What needs to be done:
Please reproduce the records exactly, leaving out any pictures.

Stored data:

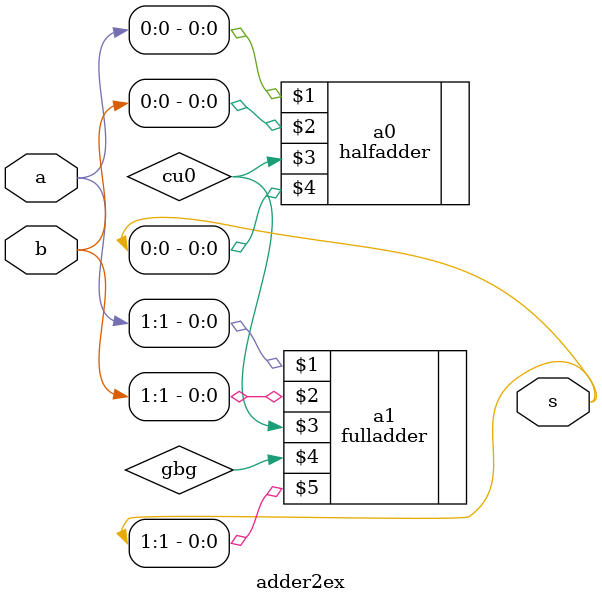
<source format=sv>
module adder2ex(
	input logic [1:0] a,b,
	output logic [1:0] s
);
	wire cu0;
	wire gbg;
	halfadder a0(a[0],b[0],cu0,s[0]);
	fulladder a1(a[1],b[1],cu0,gbg,s[1]);
endmodule

</source>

Expected output:
<source format=sv>
module adder2ex(
	input logic [1:0] a,b,
	output logic [1:0] s
);
	wire cu0;
	wire gbg;
	halfadder a0(a[0],b[0],cu0,s[0]);
	fulladder a1(a[1],b[1],cu0,gbg,s[1]);
endmodule

</source>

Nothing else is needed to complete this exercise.